The Homecoming

"Who's on First?"

(Dir. Peter Hall) (1973)

There’s nothing profound going on here but an overheated, nasty, portentous, claustrophobic, woman-hating, slashing saga of domestic squalor.  Repulsive Dad (Paul Rogers, poster-boy for the “Big Book of Bad British Smiles”) and his ignoble brother Uncle Sam (Cyril Cusack) share their parent’s house (the type of upstairs-downstairs horror seen in Coronation Street – you can’t tell where the gutter stops) with Dad’s two younger sons, morally crippled Ian Holm and borderline retard Terence Rigby.

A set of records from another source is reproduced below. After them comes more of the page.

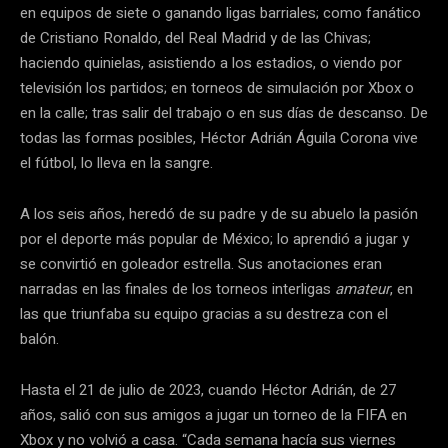
en equipos de siete o ganando ligas barriales; como fanático
de Cristiano Ronaldo, del Real Madrid y de las Chivas;
haciendo quinielas, asistiendo a los estadios, o viendo por
televisión los partidos; en torneos de simulación por Xbox o
en la calle; tras salir del trabajo o en sus días de descanso. De
todas las formas posibles, Héctor Adrián Águila Corona vive
el fútbol, lo lleva en la sangre.
A los seis años, heredó de su padre y de su abuelo la pasión
por el deporte más popular de México; lo aprendió a jugar y
se convirtió en goleador estrella. Sus anotaciones eran
narradas en las finales de los torneos interligas
amateur
, en
las que triunfaba su equipo gracias a su destreza con el
balón.
Hasta el 21 de julio de 2023, cuando Héctor Adrián, de 27
años, salió con sus amigos a jugar un torneo de la FIFA en
Xbox y no volvió a casa. “Cada semana hacía sus viernes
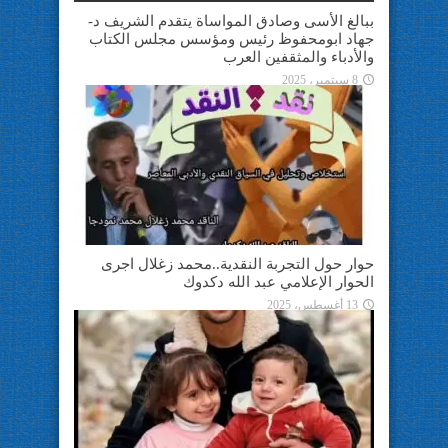
ببالغ الأسى وصادق المواساة يتقدم الشريف د-
جهاد ابومحفوظ رئيس ومؤسس مجلس الكتاب
والأدباء والمثقفين العرب
8 سبتمبر، 2025
حوار حول التجربة النقدية..محمد زغلال اجرى
الحوار الإعلامي عبد الله دكدوك
13 أغسطس، 2025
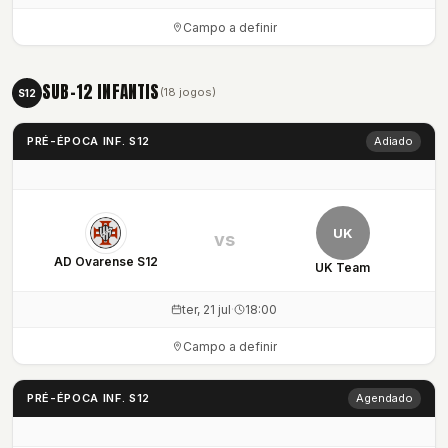
Campo a definir
SUB-12 INFANTIS
(18 jogos)
S12
PRÉ-ÉPOCA INF. S12
Adiado
UK
vs
AD Ovarense S12
UK Team
ter, 21 jul
·
18:00
Campo a definir
PRÉ-ÉPOCA INF. S12
Agendado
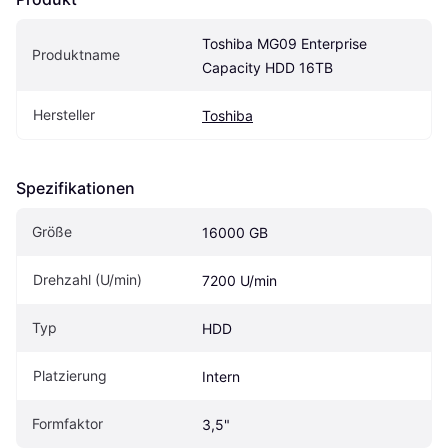
Toshiba MG09 Enterprise 
Produktname
Capacity HDD 16TB
Hersteller
Toshiba
Spezifikationen
Größe
16000 GB
Drehzahl (U/min)
7200 U/min
Typ
HDD
Platzierung
Intern
Formfaktor
3,5"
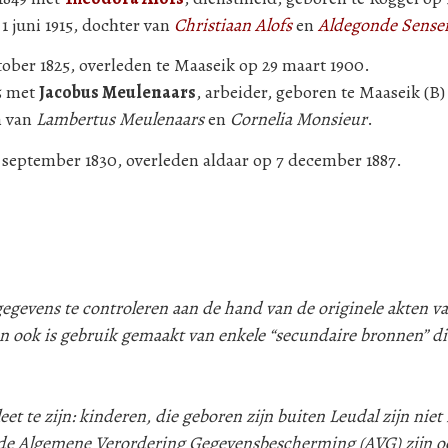
 juni 1915, dochter van
Christiaan Alofs
en
Aldegonde Sense
tober 1825, overleden te Maaseik op 29 maart 1900.
55 met
Jacobus Meulenaars
, arbeider, geboren te Maaseik (B) 
n van
Lambertus Meulenaars
en
Cornelia Monsieur
.
 september 1830, overleden aldaar op 7 december 1887.
evens te controleren aan de hand van de originele akten va
n ook is gebruik gemaakt van enkele “secundaire bronnen” d
 te zijn: kinderen, die geboren zijn buiten Leudal zijn niet i
e Algemene Verordering Gegevensbescherming (AVG) zijn oo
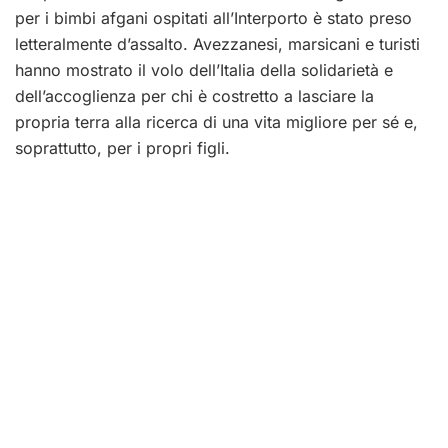
per i bimbi afgani ospitati all’Interporto è stato preso
letteralmente d’assalto. Avezzanesi, marsicani e turisti
hanno mostrato il volo dell’Italia della solidarietà e
dell’accoglienza per chi è costretto a lasciare la
propria terra alla ricerca di una vita migliore per sé e,
soprattutto, per i propri figli.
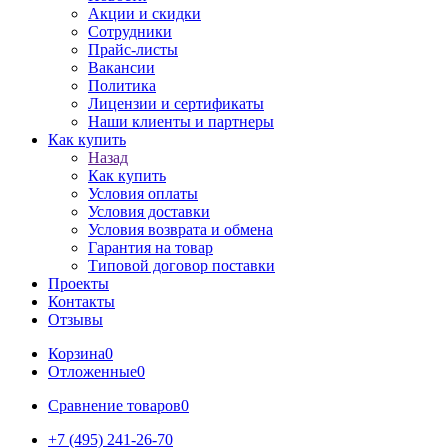
Акции и скидки
Сотрудники
Прайс-листы
Вакансии
Политика
Лицензии и сертификаты
Наши клиенты и партнеры
Как купить
Назад
Как купить
Условия оплаты
Условия доставки
Условия возврата и обмена
Гарантия на товар
Типовой договор поставки
Проекты
Контакты
Отзывы
Корзина
0
Отложенные
0
Сравнение товаров
0
+7 (495) 241-26-70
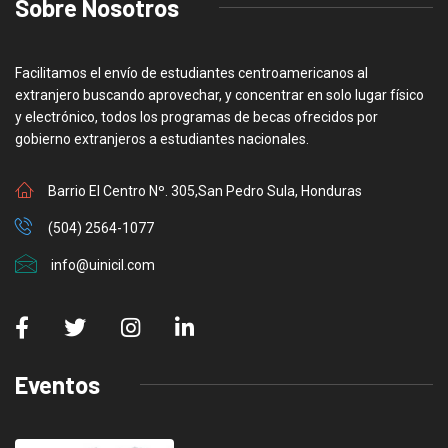
Sobre Nosotros
Facilitamos el envío de estudiantes centroamericanos al
extranjero buscando aprovechar, y concentrar en solo lugar físico
y electrónico, todos los programas de becas ofrecidos por
gobierno extranjeros a estudiantes nacionales.
Barrio El Centro Nº. 305,San Pedro Sula, Honduras
(504) 2564-1077
info@uinicil.com
Eventos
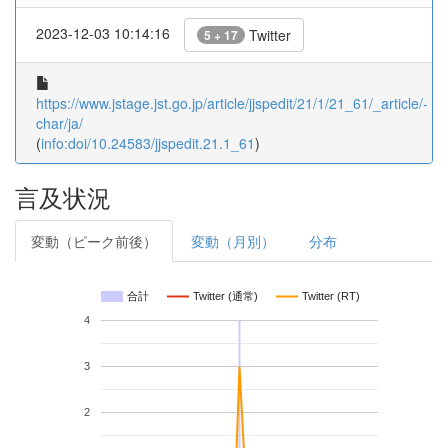
2023-12-03 10:14:16
Twitter
5 + 17
https://www.jstage.jst.go.jp/article/jjspedit/21/1/21_61/_article/-
char/ja/
(
info:doi/10.24583/jjspedit.21.1_61
)
言及状況
変動（ピーク前後）
変動（月別）
分布
合計
Twitter (通常)
Twitter (RT)
4
3
2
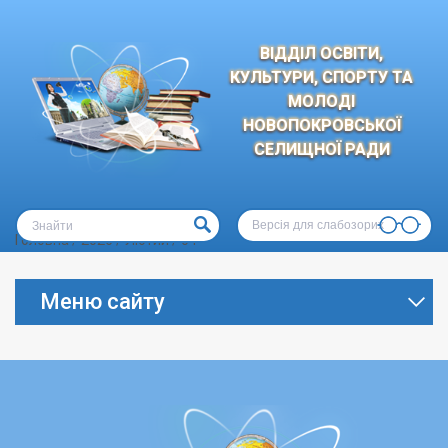
ВІДДІЛ ОСВІТИ,
КУЛЬТУРИ, СПОРТУ ТА
МОЛОДІ
НОВОПОКРОВСЬКОЇ
СЕЛИЩНОЇ РАДИ
Версія для слабозорих
Головна
/
2026
/
Лютий
/
04
Меню сайту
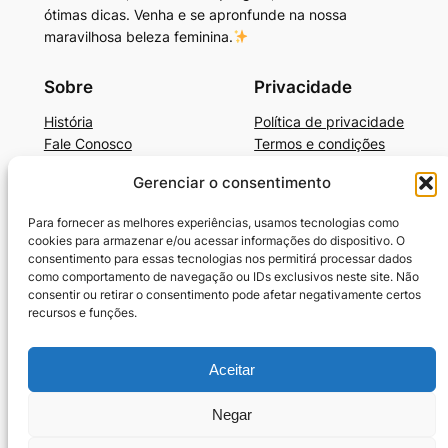
ótimas dicas. Venha e se apronfunde na nossa
maravilhosa beleza feminina.
Sobre
Privacidade
História
Política de privacidade
Fale Conosco
Termos e condições
Gerenciar o consentimento
Beleza, Autocuidado e Mais
BelezaAutocuidadoE+Dicas de Produtos
Para fornecer as melhores experiências, usamos tecnologias como
Cronograma Capilar
cookies para armazenar e/ou acessar informações do dispositivo. O
SkinCare Prático e Barato
consentimento para essas tecnologias nos permitirá processar dados
como comportamento de navegação ou IDs exclusivos neste site. Não
Guia-Unhas Americanas
consentir ou retirar o consentimento pode afetar negativamente certos
Guia-Unhas Decoradas em Gel
recursos e funções.
Benefícios da Vaselina
10 Melhores Cremes para Cabelos Cacheados
Termos e condições
Aceitar
Política de Cookies (BR)
Negar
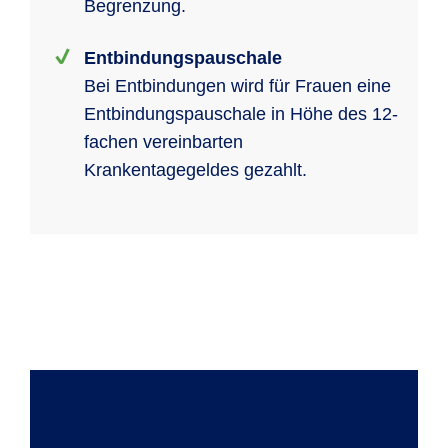
Begrenzung.
Entbindungspauschale
Bei Entbindungen wird für Frauen eine
Entbindungspauschale in Höhe des 12-
fachen vereinbarten
Krankentagegeldes gezahlt.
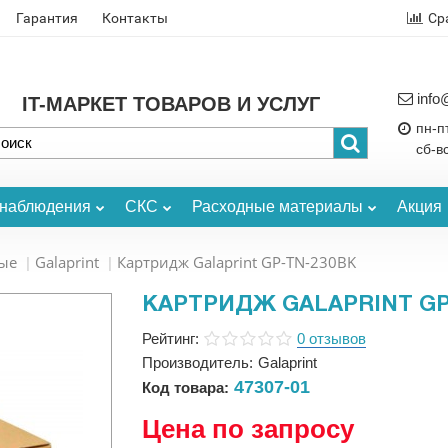
Гарантия
Контакты
Ср
info
IT-МАРКЕТ ТОВАРОВ И УСЛУГ
пн-пт
сб-в
онаблюдения
СКС
Расходные материалы
Акция
ые
Galaprint
Картридж Galaprint GP-TN-230BK
КАРТРИДЖ GALAPRINT GP
Рейтинг:
0 отзывов
Производитель:
Galaprint
47307-01
Код товара:
Цена по запросу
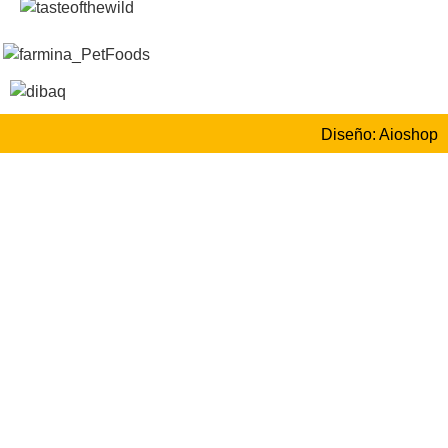
Diseño: Aioshop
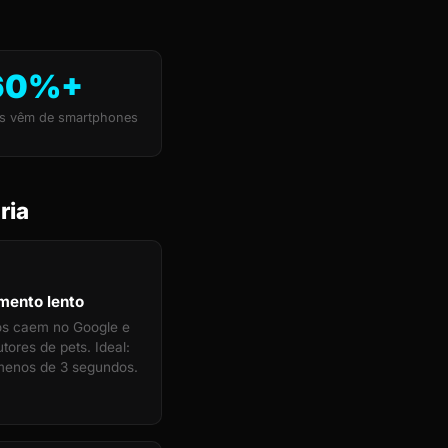
60%+
s vêm de smartphones
ria
mento lento
tos caem no Google e
tores de pets. Ideal:
menos de 3 segundos.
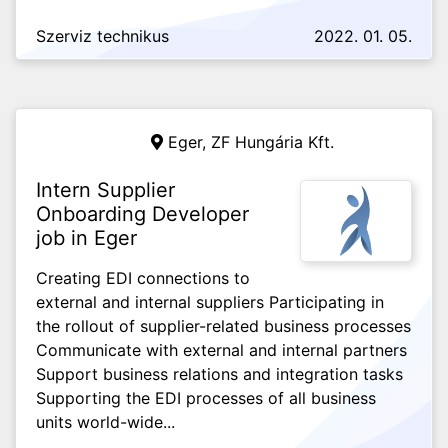
Szerviz technikus
2022. 01. 05.
Eger,
ZF Hungária Kft.
Intern Supplier
Onboarding Developer
job in Eger
Creating EDI connections to
external and internal suppliers Participating in
the rollout of supplier-related business processes
Communicate with external and internal partners
Support business relations and integration tasks
Supporting the EDI processes of all business
units world-wide...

Home comes accomplished son Teddy (Michael Jayston) with his glamourous bride, Ruth (Vivien Merchant).  ‘Home’ here is Pinter’s version of post-boom England, and everyone from outside enters at their peril.  Filmed in brown, white and grey, it’s basically a fabricated gang-bang (the lads all share a box of cigars, the lads all share Ruth) and the whole thing descends into self-parody.  Everyone declaims eloquently and emptily and nobody listens.  What one salvages from the grotesque shambles of Pinter’s hypo-realism is the humour.  Pinter helpfully described the story as being “about love” which might tell us something about Harold.